◆ Instructions for the task ◆
Please write the listing below out again exactly, leaving every picture behind.

◆ Given material ◆
***

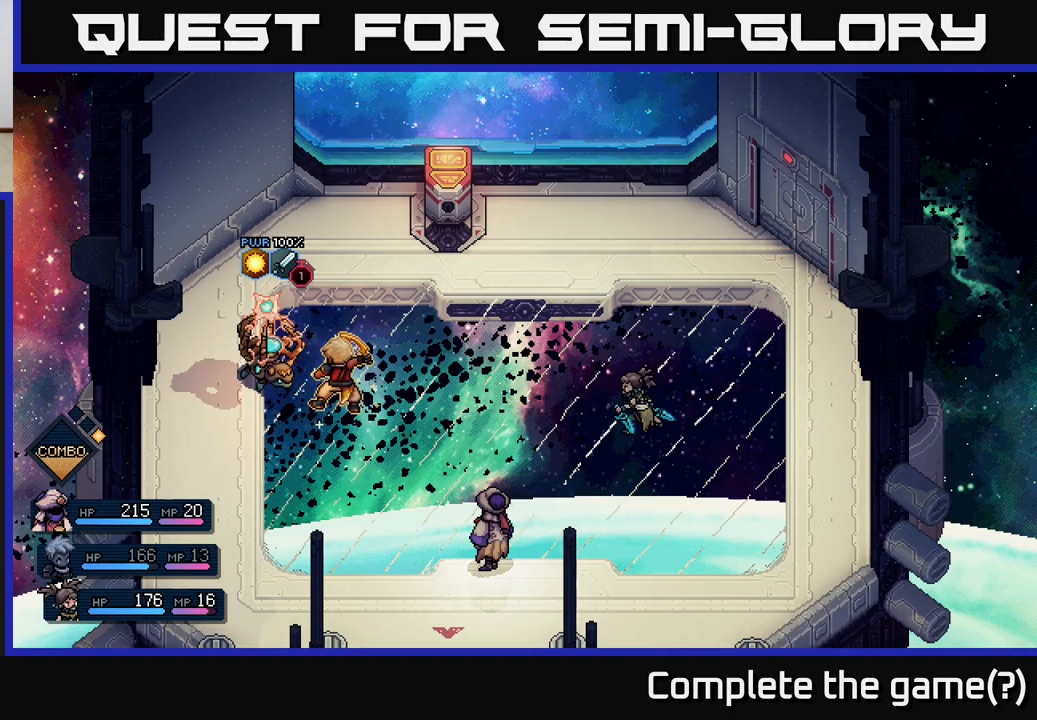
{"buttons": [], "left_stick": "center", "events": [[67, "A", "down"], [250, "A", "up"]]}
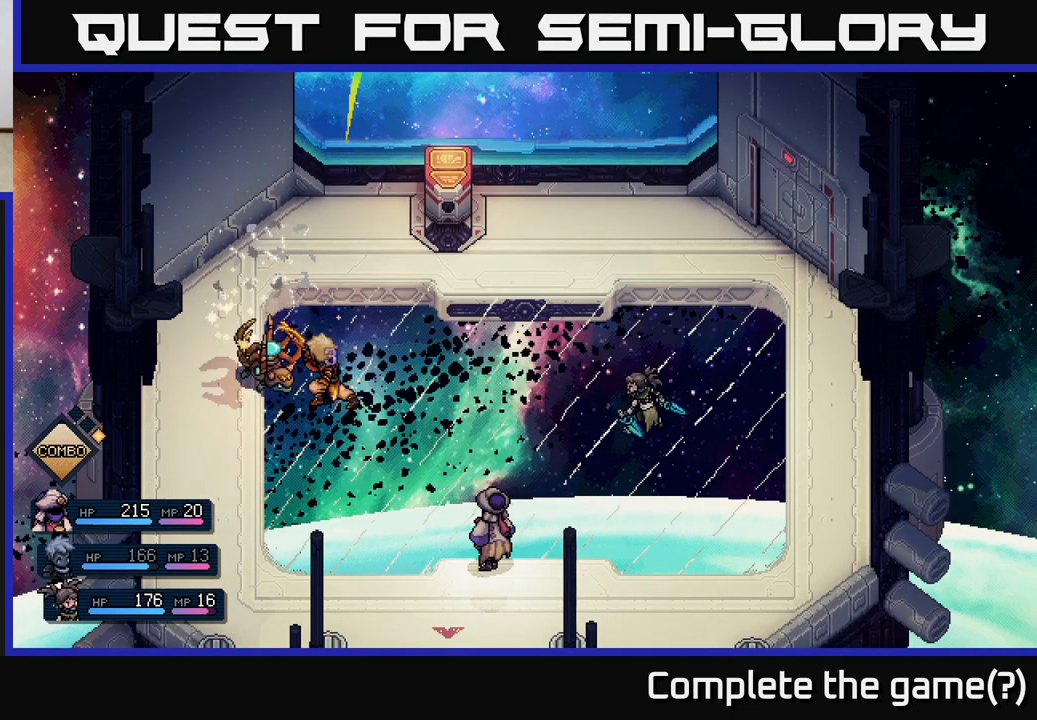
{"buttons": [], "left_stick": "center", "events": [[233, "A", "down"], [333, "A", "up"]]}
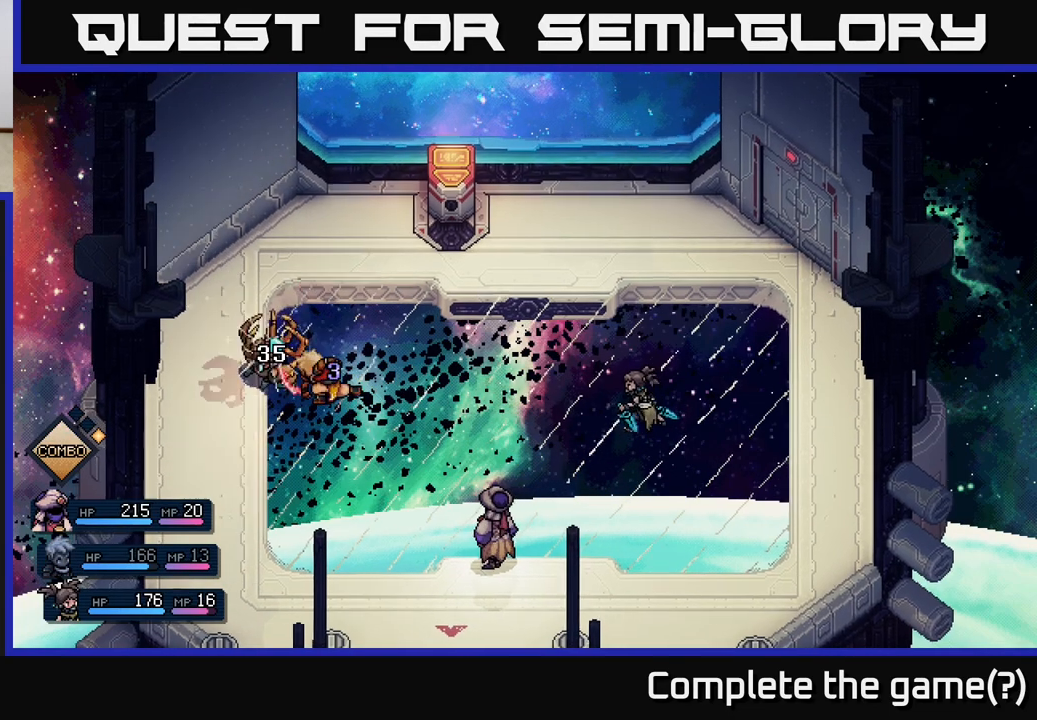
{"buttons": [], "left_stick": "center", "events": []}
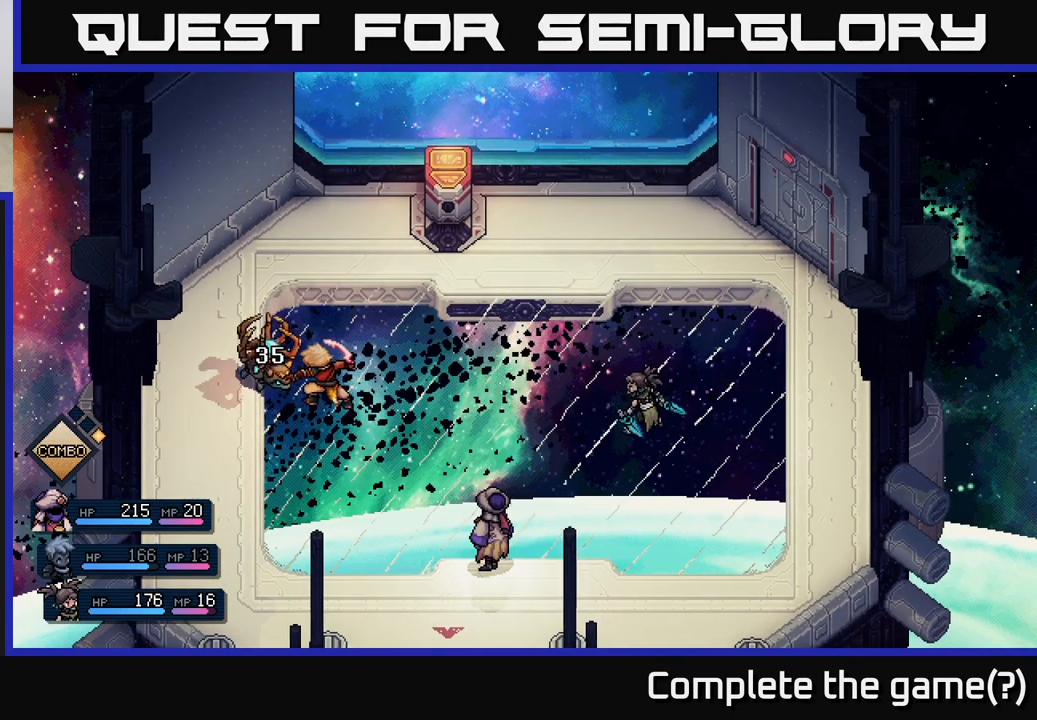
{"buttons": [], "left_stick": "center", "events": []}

***

◆ Exercise output ◆
{"buttons": [], "left_stick": "center", "events": [[67, "A", "down"], [250, "A", "up"]]}
{"buttons": [], "left_stick": "center", "events": [[233, "A", "down"], [333, "A", "up"]]}
{"buttons": [], "left_stick": "center", "events": []}
{"buttons": [], "left_stick": "center", "events": []}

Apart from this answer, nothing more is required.